CL Assignment 4  (for “Topic 4  CA of the Lexical & Semantic Structures of English & Chinese”)

 

1.    What are the two main divisions of lexical CA?

 

2.    What’s the difference between a morpheme and a lexeme?

 

3.    There are very few derivative affixes (派生词缀) in the Chinese word stock. Can you identify some Chinese words containing derivative affixes and translate these words into English?

 

4.    Is modern Chinese more morphologically motivated than classical Chinese? If so, what do you think may be its cause?

 

5.    Collect from commercial advertisements some foreign trade names and their Chinese translations. Contrast the original names with their Chinese translations and examine what tendency the Chinese names show in terms of lexical motivation.

 

6.    Name a few familiar types of syntagmatic and paradigmatic semantic relationships.

 

7.    Translate the following sentences into Chinese:

 

        He did hard labor for three years.

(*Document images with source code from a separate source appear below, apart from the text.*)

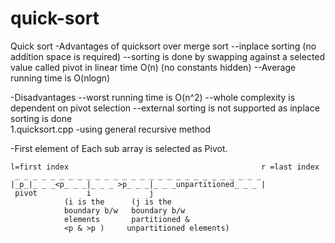 # quick-sort
Quick sort 
-Advantages of quicksort over merge sort
	--inplace sorting (no addition space is required)
	--sorting is done by swapping against a selected value called pivot in linear time O(n) (no constants hidden)
	--Average running time is O(nlogn)

-Disadvantages 
	--worst running time is O(n^2)
	--whole complexity is dependent on pivot selection
	--external sorting is not supported as inplace sorting is done	
1.quicksort.cpp
-using general recursive method


-First element of Each sub array is selected as Pivot.

    l=first index                                           r =last index
     _ _ _ _ _ _ _ _ _ _ _ _ _ _ _ _ _ _ _ _ _ _ _ _ _ _ _ _
    |_p_|_ _ _<p_ _ _|_ _ _ >p_ _ _|_ _ _unpartitioned_ _ _ |
     pivot           i             j
                (i is the      (j is the
                boundary b/w   boundary b/w
                elements       partitioned &
                <p & >p )     unpartitioned elements)



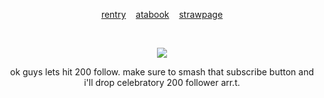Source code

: <p align="center">
  <a href="https://rentry.co/bulletwound"> rentry</a>  ‎ ‎ ‎  <a href="https://tokki.atabook.org"> atabook</a>  ‎ ‎ ‎  <a href="https://fated.straw.page"> strawpage</a>
  </p>
‎ ‎ 
<p align="center">
  <img src="https://files.catbox.moe/6syzr3.png">
</p>
<p align="center">
  ok guys lets hit 200 follow. make sure to smash that subscribe button and i'll drop celebratory 200 follower arr.t.
</p>
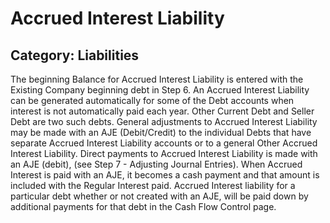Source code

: # Accrued Interest Liability
## Category: Liabilities
The beginning Balance for Accrued Interest Liability is entered with the Existing Company beginning debt in Step 6.
An Accrued Interest Liability can be generated automatically for some of the Debt accounts when interest is not automatically paid each year. Other Current Debt and Seller Debt are two such debts. General adjustments to Accrued Interest Liability may be made with an AJE (Debit/Credit) to the individual Debts that have separate Accrued Interest Liability accounts or to a general Other Accrued Interest Liability.
Direct payments to Accrued Interest Liability is made with an AJE (debit), (see Step 7 - Adjusting Journal Entries). When Accrued Interest is paid with an AJE, it becomes a cash payment and that amount is included with the Regular Interest paid. Accrued Interest liability for a particular debt whether or not created with an AJE, will be paid down by additional payments for that debt in the Cash Flow Control page.
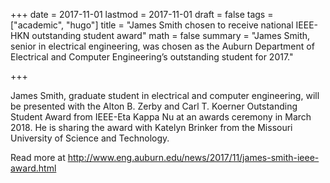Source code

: +++
date = 2017-11-01
lastmod = 2017-11-01
draft = false
tags = ["academic", "hugo"]
title = "James Smith chosen to receive national IEEE-HKN outstanding student award"
math = false
summary = "James Smith, senior in electrical engineering, was chosen as the Auburn Department of Electrical and Computer Engineering’s outstanding student for 2017."

+++

James Smith, graduate student in electrical and computer engineering, will be presented with the Alton B. Zerby and Carl T. Koerner Outstanding Student Award from IEEE-Eta Kappa Nu at an awards ceremony in March 2018. He is sharing the award with Katelyn Brinker from the Missouri University of Science and Technology.

Read more at http://www.eng.auburn.edu/news/2017/11/james-smith-ieee-award.html
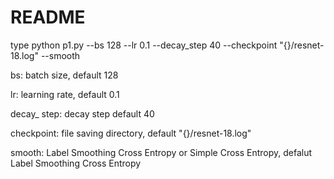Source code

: # README

type python p1.py --bs 128 --lr 0.1 --decay_step 40 --checkpoint "{}/resnet-18.log" --smooth

bs: batch size, default 128

lr: learning rate, default 0.1

decay_ step: decay step default 40

checkpoint: file saving directory, default "{}/resnet-18.log"

smooth: Label Smoothing Cross Entropy or Simple Cross Entropy, defalut Label Smoothing Cross Entropy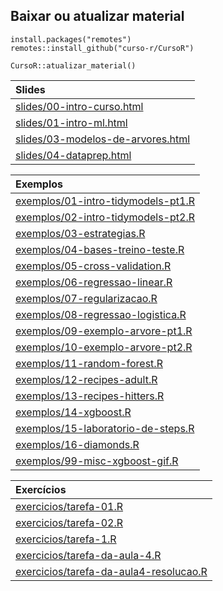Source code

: 
<!-- README.md is generated from README.Rmd. Please edit that file -->

## Baixar ou atualizar material

    install.packages("remotes")
    remotes::install_github("curso-r/CursoR")
    
    CursoR::atualizar_material()

| Slides                                                                                                                      |
| :-------------------------------------------------------------------------------------------------------------------------- |
| <a href='https://curso-r.github.io/intro-ml-mestre/slides/00-intro-curso.html'>slides/00-intro-curso.html</a>               |
| <a href='https://curso-r.github.io/intro-ml-mestre/slides/01-intro-ml.html'>slides/01-intro-ml.html</a>                     |
| <a href='https://curso-r.github.io/intro-ml-mestre/slides/03-modelos-de-arvores.html'>slides/03-modelos-de-arvores.html</a> |
| <a href='https://curso-r.github.io/intro-ml-mestre/slides/04-dataprep.html'>slides/04-dataprep.html</a>                     |

| Exemplos                                                                                                                               |
| :------------------------------------------------------------------------------------------------------------------------------------- |
| <a href='https://curso-r.github.io/intro-ml-mestre/exemplos/exemplos/01-intro-tidymodels-pt1.R'>exemplos/01-intro-tidymodels-pt1.R</a> |
| <a href='https://curso-r.github.io/intro-ml-mestre/exemplos/exemplos/02-intro-tidymodels-pt2.R'>exemplos/02-intro-tidymodels-pt2.R</a> |
| <a href='https://curso-r.github.io/intro-ml-mestre/exemplos/exemplos/03-estrategias.R'>exemplos/03-estrategias.R</a>                   |
| <a href='https://curso-r.github.io/intro-ml-mestre/exemplos/exemplos/04-bases-treino-teste.R'>exemplos/04-bases-treino-teste.R</a>     |
| <a href='https://curso-r.github.io/intro-ml-mestre/exemplos/exemplos/05-cross-validation.R'>exemplos/05-cross-validation.R</a>         |
| <a href='https://curso-r.github.io/intro-ml-mestre/exemplos/exemplos/06-regressao-linear.R'>exemplos/06-regressao-linear.R</a>         |
| <a href='https://curso-r.github.io/intro-ml-mestre/exemplos/exemplos/07-regularizacao.R'>exemplos/07-regularizacao.R</a>               |
| <a href='https://curso-r.github.io/intro-ml-mestre/exemplos/exemplos/08-regressao-logistica.R'>exemplos/08-regressao-logistica.R</a>   |
| <a href='https://curso-r.github.io/intro-ml-mestre/exemplos/exemplos/09-exemplo-arvore-pt1.R'>exemplos/09-exemplo-arvore-pt1.R</a>     |
| <a href='https://curso-r.github.io/intro-ml-mestre/exemplos/exemplos/10-exemplo-arvore-pt2.R'>exemplos/10-exemplo-arvore-pt2.R</a>     |
| <a href='https://curso-r.github.io/intro-ml-mestre/exemplos/exemplos/11-random-forest.R'>exemplos/11-random-forest.R</a>               |
| <a href='https://curso-r.github.io/intro-ml-mestre/exemplos/exemplos/12-recipes-adult.R'>exemplos/12-recipes-adult.R</a>               |
| <a href='https://curso-r.github.io/intro-ml-mestre/exemplos/exemplos/13-recipes-hitters.R'>exemplos/13-recipes-hitters.R</a>           |
| <a href='https://curso-r.github.io/intro-ml-mestre/exemplos/exemplos/14-xgboost.R'>exemplos/14-xgboost.R</a>                           |
| <a href='https://curso-r.github.io/intro-ml-mestre/exemplos/exemplos/15-laboratorio-de-steps.R'>exemplos/15-laboratorio-de-steps.R</a> |
| <a href='https://curso-r.github.io/intro-ml-mestre/exemplos/exemplos/16-diamonds.R'>exemplos/16-diamonds.R</a>                         |
| <a href='https://curso-r.github.io/intro-ml-mestre/exemplos/exemplos/99-misc-xgboost-gif.R'>exemplos/99-misc-xgboost-gif.R</a>         |

| Exercícios                                                                                                                                       |
| :----------------------------------------------------------------------------------------------------------------------------------------------- |
| <a href='https://curso-r.github.io/intro-ml-mestre/exercicios/exercicios/tarefa-01.R'>exercicios/tarefa-01.R</a>                                 |
| <a href='https://curso-r.github.io/intro-ml-mestre/exercicios/exercicios/tarefa-02.R'>exercicios/tarefa-02.R</a>                                 |
| <a href='https://curso-r.github.io/intro-ml-mestre/exercicios/exercicios/tarefa-1.R'>exercicios/tarefa-1.R</a>                                   |
| <a href='https://curso-r.github.io/intro-ml-mestre/exercicios/exercicios/tarefa-da-aula-4.R'>exercicios/tarefa-da-aula-4.R</a>                   |
| <a href='https://curso-r.github.io/intro-ml-mestre/exercicios/exercicios/tarefa-da-aula4-resolucao.R'>exercicios/tarefa-da-aula4-resolucao.R</a> |
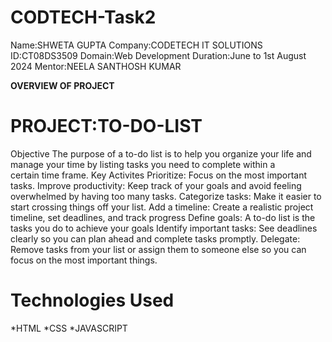 # CODTECH-Task2
Name:SHWETA GUPTA
Company:CODETECH IT SOLUTIONS
ID:CT08DS3509
Domain:Web Development
Duration:June to 1st August 2024
Mentor:NEELA SANTHOSH KUMAR

**OVERVIEW OF PROJECT**
# PROJECT:TO-DO-LIST
Objective
The purpose of a to-do list is to help you organize your life and manage your time by listing tasks you need to complete within a certain time frame.
Key Activites
Prioritize: Focus on the most important tasks.
Improve productivity: Keep track of your goals and avoid feeling overwhelmed by having too many tasks.
Categorize tasks: Make it easier to start crossing things off your list.
Add a timeline: Create a realistic project timeline, set deadlines, and track progress
Define goals: A to-do list is the tasks you do to achieve your goals
Identify important tasks: See deadlines clearly so you can plan ahead and complete tasks promptly.
Delegate: Remove tasks from your list or assign them to someone else so you can focus on the most important things.
 # Technologies Used
*HTML
*CSS
*JAVASCRIPT
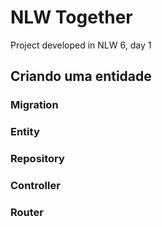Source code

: # NLW Together

Project developed in NLW 6, day 1


## Criando uma entidade

### Migration


### Entity


### Repository



### Controller



### Router
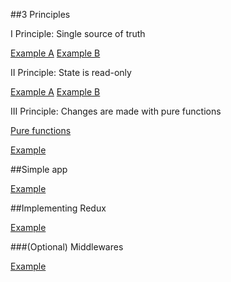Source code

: ##3 Principles

I Principle: Single source of truth

[Example A](https://jsbin.com/bugares/10/edit?js,console,output)
[Example B](https://jsbin.com/gamaxeb/12/edit?js,console,output)

II Principle: State is read-only

[Example A](https://jsbin.com/paruwi/7/edit?js,console,output)
[Example B](https://jsbin.com/jurexir/6/edit?js,console,output)

III Principle: Changes are made with pure functions

[Pure functions](https://jsbin.com/lopomeg/2/edit?js)
               
[Example](https://jsbin.com/yifufaz/5/edit?js,console,output)

##Simple app

[Example](https://jsbin.com/varumom/5/edit?js,console,output)

##Implementing Redux 

[Example](https://jsbin.com/kawayiq/9/edit?js,console,output)

###(Optional) Middlewares

[Example](https://jsbin.com/runuya/edit?js,console,output)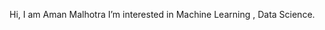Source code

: Hi, I am Aman Malhotra
 I’m interested in Machine Learning , Data Science.
<!---
aman-malhotra1/aman-malhotra1 is a ✨ special ✨ repository because its `README.md` (this file) appears on your GitHub profile.
You can click the Preview link to take a look at your changes.
--->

        He did hard work for three years.

 

        She is not a little afraid of snakes.

        She is not a bit afraid of snakes.

 

        I have seen him through.

        I have seen through him.

 

        He is a medicine man.

        He is a medical man.

 

8.    What is a lexical field? How can we fill up a lexical gap in translation?

 

9.    When specified in semantic features, roast and bake in English seem to mean the same thing (see the following):

 

        - with water

        - with fat

        + in oven

        - contact with flame

        O gentle

 

       Do these two words really mean the same thing in English? If not, what other features can we resort to in order to distinguish their meanings?

 

10.  Nida, in a lecture delivered to the graduate students of English at Nanjing University, asserts that “language facilitates thinking, but does not determine thinking.” Do you agree to his view? Why or why not?

 

11.  The word “君子” was used to refer to an aristocrat or a man of high social position during the Western Zhou dynasty and the Spring and Autumn Period in Chinese history (11th-5th centuries BC). Later it came to mean a man of high moral standard in contradistinction to a mean or morally inferior person. Comment on the English translations of the following Chinese phrases which contain the word “君子”:

 

        gentlemen’s agreement

        君子协定

        The friendship between gentlemen appears indifferent, but is pure like water.

        君子之交淡如水。

        A gentleman gets along with others, but does not necessarily agree with them.

        君子和而不同。

        The power and influence of a gentleman will not last longer than five generations.

        君子之泽,五世而斩。(Mencius)

        A gentleman is always calm and contented, while an inferior man is full of anxieties.